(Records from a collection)
>>>

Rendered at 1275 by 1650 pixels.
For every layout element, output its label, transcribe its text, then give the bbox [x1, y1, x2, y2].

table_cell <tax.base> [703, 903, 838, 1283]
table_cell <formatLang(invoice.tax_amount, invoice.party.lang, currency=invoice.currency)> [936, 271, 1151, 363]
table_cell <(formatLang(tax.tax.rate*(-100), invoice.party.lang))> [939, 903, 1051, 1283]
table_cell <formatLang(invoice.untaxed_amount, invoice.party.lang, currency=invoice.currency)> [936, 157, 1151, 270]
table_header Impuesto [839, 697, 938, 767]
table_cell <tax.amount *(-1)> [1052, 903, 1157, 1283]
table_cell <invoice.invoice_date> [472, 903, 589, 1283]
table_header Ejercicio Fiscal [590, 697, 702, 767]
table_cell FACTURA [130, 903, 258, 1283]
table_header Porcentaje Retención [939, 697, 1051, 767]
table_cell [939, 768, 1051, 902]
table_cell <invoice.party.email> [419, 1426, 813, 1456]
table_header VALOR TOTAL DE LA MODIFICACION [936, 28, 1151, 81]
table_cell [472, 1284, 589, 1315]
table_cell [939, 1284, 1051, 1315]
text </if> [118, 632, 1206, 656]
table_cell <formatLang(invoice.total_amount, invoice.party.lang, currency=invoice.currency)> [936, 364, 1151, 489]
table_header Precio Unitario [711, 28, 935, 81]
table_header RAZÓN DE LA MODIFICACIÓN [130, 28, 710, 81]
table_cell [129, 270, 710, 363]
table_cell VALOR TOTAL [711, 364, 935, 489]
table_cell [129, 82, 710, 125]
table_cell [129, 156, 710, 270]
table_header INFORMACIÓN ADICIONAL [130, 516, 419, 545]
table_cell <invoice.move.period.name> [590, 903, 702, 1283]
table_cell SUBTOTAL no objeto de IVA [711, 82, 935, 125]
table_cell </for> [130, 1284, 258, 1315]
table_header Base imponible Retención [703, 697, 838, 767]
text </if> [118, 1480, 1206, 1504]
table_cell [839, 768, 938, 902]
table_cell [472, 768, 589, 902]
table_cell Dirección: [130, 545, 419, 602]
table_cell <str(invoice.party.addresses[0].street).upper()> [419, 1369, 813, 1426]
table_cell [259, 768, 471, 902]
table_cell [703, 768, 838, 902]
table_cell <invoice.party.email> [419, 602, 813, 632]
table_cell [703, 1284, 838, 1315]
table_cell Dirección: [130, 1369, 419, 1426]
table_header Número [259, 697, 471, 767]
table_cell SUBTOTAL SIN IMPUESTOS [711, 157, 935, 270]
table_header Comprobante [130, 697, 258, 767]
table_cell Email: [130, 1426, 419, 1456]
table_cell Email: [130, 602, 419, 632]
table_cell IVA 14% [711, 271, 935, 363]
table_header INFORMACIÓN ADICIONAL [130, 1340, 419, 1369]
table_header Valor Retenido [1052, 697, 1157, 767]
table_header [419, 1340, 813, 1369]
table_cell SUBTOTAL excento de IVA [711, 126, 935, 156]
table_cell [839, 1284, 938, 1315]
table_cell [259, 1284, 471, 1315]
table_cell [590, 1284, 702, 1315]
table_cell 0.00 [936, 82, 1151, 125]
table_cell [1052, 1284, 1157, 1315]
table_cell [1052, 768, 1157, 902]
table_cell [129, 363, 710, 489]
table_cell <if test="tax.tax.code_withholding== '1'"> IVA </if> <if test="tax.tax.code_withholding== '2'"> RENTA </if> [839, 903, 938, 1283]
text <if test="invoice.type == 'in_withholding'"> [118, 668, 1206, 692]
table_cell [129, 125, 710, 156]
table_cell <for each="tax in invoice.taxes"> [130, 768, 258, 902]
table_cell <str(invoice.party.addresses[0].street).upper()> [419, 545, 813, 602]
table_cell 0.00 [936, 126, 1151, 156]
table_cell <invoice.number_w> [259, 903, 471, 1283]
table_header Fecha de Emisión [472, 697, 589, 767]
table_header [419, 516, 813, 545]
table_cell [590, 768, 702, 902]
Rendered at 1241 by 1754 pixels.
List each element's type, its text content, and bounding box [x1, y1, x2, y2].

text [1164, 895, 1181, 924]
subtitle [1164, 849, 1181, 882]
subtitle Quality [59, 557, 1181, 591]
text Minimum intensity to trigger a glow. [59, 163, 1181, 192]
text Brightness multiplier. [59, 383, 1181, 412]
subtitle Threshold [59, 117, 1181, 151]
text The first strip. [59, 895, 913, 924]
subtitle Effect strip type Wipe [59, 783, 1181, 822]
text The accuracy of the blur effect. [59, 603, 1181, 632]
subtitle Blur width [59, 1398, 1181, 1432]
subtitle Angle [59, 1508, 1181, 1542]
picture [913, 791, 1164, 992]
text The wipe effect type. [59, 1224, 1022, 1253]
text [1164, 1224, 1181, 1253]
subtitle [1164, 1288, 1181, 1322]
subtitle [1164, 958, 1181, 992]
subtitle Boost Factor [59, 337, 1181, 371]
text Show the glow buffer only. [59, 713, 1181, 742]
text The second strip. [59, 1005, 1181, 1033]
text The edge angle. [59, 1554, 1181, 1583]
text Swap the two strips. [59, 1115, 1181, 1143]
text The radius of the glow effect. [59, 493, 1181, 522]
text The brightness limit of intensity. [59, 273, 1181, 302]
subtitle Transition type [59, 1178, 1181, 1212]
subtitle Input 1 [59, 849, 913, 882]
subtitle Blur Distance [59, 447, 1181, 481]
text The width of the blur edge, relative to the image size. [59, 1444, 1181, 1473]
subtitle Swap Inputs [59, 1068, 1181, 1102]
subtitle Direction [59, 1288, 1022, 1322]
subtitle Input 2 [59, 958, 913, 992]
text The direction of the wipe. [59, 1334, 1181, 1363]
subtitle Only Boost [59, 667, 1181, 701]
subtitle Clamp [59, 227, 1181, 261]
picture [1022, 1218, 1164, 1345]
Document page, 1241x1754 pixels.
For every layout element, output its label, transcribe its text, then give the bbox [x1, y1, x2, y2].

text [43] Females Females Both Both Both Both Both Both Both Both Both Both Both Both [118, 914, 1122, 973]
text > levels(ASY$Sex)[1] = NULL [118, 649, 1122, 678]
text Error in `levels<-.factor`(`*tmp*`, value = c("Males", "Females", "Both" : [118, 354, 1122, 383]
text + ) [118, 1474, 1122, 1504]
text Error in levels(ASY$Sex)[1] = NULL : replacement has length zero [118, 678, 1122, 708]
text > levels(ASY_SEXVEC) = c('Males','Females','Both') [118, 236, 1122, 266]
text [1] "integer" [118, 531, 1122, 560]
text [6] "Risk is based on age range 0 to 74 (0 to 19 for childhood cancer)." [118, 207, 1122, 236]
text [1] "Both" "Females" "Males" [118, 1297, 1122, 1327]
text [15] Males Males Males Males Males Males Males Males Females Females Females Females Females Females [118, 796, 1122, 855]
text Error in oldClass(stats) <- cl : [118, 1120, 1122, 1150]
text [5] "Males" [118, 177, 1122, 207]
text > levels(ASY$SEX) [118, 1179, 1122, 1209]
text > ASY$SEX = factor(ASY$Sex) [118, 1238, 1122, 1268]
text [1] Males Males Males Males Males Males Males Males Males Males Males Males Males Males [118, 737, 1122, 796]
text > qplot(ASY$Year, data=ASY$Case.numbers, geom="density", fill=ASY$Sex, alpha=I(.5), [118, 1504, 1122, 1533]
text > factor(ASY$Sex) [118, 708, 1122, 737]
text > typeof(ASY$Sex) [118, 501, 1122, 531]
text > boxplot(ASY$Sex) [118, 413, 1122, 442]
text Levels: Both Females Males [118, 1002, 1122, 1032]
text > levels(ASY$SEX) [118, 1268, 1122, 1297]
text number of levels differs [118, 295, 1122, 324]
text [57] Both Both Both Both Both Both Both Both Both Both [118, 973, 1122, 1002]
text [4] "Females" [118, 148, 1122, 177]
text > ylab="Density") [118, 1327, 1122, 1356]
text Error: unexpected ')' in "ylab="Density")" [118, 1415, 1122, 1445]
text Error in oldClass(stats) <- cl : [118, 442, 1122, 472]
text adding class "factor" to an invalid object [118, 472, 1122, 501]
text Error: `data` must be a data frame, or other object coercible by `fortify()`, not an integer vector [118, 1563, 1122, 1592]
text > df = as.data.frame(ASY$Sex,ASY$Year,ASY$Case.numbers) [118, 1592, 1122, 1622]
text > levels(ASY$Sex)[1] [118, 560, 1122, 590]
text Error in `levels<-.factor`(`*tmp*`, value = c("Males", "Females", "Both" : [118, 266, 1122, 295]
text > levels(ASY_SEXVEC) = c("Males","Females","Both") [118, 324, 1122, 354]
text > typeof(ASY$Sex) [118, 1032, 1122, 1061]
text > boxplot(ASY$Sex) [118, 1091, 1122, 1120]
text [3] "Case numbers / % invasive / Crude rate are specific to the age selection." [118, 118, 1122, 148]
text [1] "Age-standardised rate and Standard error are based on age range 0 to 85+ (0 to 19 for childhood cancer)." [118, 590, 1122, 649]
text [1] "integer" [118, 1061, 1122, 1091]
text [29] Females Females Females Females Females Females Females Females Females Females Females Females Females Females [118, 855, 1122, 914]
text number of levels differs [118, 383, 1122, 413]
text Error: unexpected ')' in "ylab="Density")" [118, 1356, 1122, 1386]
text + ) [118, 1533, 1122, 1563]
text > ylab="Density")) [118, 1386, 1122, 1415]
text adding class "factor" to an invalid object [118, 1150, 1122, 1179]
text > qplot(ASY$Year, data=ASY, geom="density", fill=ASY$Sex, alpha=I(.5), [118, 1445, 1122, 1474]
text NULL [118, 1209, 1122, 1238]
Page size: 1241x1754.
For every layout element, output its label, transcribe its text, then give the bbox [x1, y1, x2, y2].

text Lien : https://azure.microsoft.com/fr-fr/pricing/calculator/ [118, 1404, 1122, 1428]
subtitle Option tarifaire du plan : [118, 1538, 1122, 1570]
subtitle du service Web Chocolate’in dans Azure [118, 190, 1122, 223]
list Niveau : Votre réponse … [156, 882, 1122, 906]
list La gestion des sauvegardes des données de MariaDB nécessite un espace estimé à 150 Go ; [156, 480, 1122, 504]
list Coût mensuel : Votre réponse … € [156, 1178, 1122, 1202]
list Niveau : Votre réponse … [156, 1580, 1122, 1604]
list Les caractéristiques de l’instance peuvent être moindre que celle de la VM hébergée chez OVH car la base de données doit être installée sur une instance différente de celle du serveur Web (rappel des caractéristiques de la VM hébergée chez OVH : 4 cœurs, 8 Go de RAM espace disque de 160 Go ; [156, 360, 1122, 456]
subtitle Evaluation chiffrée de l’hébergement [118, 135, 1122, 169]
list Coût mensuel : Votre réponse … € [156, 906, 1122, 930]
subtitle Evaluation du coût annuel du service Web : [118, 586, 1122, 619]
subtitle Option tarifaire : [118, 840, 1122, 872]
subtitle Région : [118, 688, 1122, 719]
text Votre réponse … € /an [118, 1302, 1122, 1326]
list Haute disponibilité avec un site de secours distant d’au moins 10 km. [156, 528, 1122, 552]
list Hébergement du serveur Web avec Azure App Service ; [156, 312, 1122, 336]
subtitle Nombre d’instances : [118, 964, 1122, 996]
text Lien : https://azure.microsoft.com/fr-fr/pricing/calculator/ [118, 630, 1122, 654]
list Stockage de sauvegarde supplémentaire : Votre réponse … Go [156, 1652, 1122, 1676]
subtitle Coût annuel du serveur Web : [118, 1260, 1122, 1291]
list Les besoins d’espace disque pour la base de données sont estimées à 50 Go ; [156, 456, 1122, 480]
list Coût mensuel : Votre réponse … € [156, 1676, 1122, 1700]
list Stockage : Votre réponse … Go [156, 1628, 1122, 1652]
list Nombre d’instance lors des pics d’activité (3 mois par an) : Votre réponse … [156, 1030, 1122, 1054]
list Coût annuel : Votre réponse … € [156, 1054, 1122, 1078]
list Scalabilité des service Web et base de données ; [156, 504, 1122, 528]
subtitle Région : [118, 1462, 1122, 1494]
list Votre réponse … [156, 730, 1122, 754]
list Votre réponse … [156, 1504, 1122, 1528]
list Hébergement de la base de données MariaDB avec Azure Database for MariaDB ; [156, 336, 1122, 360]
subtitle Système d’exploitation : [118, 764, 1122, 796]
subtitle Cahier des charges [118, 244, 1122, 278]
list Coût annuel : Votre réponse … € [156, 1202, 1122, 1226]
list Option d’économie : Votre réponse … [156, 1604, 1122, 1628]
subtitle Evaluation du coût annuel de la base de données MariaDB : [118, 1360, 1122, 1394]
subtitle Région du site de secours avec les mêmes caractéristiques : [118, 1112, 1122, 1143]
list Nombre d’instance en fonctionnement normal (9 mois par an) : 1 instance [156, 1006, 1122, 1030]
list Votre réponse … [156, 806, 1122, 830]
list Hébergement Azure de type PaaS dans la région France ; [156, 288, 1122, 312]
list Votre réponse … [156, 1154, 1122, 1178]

<<<

▶ _What you have to do_: Collect every line of the entries that contains the string "Stockage". Case counts.

▶ _Task response_:
list Stockage de sauvegarde supplémentaire : Votre réponse … Go [156, 1652, 1122, 1676]
list Stockage : Votre réponse … Go [156, 1628, 1122, 1652]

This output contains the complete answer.